Je m'y revois : 1998 environ, j'ai 6 ans. Mes petites mains, encore (presque) vierges de toute corruption vidéoludique saisissent le boîtier de Rayman, commandé par mes parents. J'ouvre le jeu, insère le disque dans la Playstation du salon familial, et contemple avec admiration le désormais cultissime jingle de SONY (vous savez, ce carré orange qui a provoqué des émois chez tout individu né après 1994). Le jeu démarre ; c'est coloré, amusant, vraiment attrayant. Musicalement excellent, à la jouabilité agréable, le titre m'emmène directement avec lui, jeune garçon naïf que j'étais.
Puis arrivèrent les envoyés du Diable, ceux qui aspirent l'âme des enfants pour en faire des biscuits apéro pour le cornu. Ces démons, à la forme bien trompeuse, se nommaient "Le Ciel Chromatique", "Les Montagnes Bleues", ou encore "La Crique aux Crayons". C'était plein de couleurs, d'ennemis rigolos, de de musiques toujours aussi marquantes. Mais quelle torture. Trop jeune pour affronter l'Enfer, je décidai de laisser tomber ce passe-temps du week-end, pour retourner jouer au ballon avec ma sœur.
Et puis, jeune homme, je me suis dit qu'il était l'heure de la revanche. Tel un Bruce Wayne en exil, je m'étais forgé un corps de gamer. Réflexes, logique, expérience, maturité, telles étaient mes armes, pour remettre le titre d'Ubisoft entre mes mains. Après l'évident orgasme du jingle de SONY, le jeu m'a renvoyé en 1998. Les menus, les sons, les images... Comme un blessé de guerre, j'ai décidé d'affronter ce passé douloureux.
Et bordel, quelle douleur.
J'avoue avoir été obligé d'utiliser un cheatcode de 99 vies pour finir le jeu. Les mondes que j'ai cités plus tôt sont revenus à la charge, et m'ont touché pile à l'endroit où il fallait attaquer.

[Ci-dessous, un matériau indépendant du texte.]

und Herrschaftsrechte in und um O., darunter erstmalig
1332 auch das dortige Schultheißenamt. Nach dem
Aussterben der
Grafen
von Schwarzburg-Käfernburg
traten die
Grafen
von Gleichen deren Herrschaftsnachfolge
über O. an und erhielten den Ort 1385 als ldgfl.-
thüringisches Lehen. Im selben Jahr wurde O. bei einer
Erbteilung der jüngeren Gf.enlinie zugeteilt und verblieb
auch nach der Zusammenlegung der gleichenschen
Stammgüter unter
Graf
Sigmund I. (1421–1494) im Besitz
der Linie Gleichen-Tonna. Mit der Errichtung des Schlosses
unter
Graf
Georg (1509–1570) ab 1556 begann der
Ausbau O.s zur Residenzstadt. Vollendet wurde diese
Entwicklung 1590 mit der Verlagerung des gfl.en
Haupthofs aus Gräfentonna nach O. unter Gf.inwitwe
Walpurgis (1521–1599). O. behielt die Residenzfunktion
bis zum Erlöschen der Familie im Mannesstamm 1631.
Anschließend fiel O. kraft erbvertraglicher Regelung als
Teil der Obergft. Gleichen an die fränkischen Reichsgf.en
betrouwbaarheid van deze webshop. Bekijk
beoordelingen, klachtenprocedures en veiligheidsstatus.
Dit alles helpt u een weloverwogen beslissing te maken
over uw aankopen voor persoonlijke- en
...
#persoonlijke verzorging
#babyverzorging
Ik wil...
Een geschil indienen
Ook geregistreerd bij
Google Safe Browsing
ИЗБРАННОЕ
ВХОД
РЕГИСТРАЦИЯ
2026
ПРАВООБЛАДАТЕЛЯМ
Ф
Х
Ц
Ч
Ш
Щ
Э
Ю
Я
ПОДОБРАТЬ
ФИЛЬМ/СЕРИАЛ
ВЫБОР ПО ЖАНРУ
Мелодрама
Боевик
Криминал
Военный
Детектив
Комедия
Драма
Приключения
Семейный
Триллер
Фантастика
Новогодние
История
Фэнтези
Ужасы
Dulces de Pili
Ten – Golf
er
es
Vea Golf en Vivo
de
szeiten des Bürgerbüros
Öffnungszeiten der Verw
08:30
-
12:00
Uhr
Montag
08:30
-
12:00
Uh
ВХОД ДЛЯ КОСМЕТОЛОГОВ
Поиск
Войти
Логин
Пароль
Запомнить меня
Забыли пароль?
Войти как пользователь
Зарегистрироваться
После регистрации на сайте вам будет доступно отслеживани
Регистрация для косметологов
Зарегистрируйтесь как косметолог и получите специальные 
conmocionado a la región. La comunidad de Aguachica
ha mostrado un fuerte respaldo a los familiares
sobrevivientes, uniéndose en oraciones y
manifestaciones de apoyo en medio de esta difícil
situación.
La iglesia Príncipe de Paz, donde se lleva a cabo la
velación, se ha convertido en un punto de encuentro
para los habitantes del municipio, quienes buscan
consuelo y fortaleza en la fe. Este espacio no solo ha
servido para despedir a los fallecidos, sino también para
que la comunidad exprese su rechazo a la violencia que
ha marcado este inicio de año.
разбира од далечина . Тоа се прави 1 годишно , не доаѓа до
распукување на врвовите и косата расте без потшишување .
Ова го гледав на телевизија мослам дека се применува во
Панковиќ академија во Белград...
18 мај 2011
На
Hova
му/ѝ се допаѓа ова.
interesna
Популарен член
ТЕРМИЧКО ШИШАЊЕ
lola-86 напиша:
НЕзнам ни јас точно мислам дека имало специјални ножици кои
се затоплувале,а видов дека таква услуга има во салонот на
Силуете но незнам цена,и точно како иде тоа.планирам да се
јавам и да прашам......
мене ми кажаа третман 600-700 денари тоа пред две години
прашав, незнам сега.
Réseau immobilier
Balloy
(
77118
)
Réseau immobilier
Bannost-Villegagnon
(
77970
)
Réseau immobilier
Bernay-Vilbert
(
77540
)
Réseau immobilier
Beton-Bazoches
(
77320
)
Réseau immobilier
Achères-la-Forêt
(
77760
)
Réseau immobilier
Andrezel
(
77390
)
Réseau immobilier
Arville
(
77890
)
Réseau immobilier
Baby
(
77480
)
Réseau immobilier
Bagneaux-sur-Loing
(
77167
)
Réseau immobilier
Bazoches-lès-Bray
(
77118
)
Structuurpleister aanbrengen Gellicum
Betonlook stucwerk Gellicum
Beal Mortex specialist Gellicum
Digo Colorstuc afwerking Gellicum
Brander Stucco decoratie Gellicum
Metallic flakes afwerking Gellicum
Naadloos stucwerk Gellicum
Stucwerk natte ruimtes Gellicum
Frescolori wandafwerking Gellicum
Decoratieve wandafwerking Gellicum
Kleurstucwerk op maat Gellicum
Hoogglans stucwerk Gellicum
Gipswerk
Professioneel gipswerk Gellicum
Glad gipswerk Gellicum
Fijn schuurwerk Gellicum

En jouant, j'oscillais entre la confiance du joueur confirmé, et la fragilité du petit garçon qui ne sait pas encore ce qu'est un jeu affreusement difficile. Arrivé un certain point, Rayman est à la limite de l'infaisable, tant la fourberie des développeurs devient omniprésente. Cependant, objectivement, le jeu est excellent d'un point de vue artistique. En plus de l'effet madeleine de Proust (enfin, madeleine périmée et coupée à la Javel), j'ai redécouvert de très bons thèmes, aussi bien sonores que visuels.
J'ai finalement vaincu le jeu. Le boss final, décevant en définitive, aura enfin plié le genou face à ma combativité. Mais reste en moi un goût amer, sous forme de question : si le moi de 1998 a souffert, combien sommes-nous au total ? J'ai mis 5 à Rayman, ce qui correspond à l'équilibre parfait entre l'horreur du gameplay et l'excellence artistique.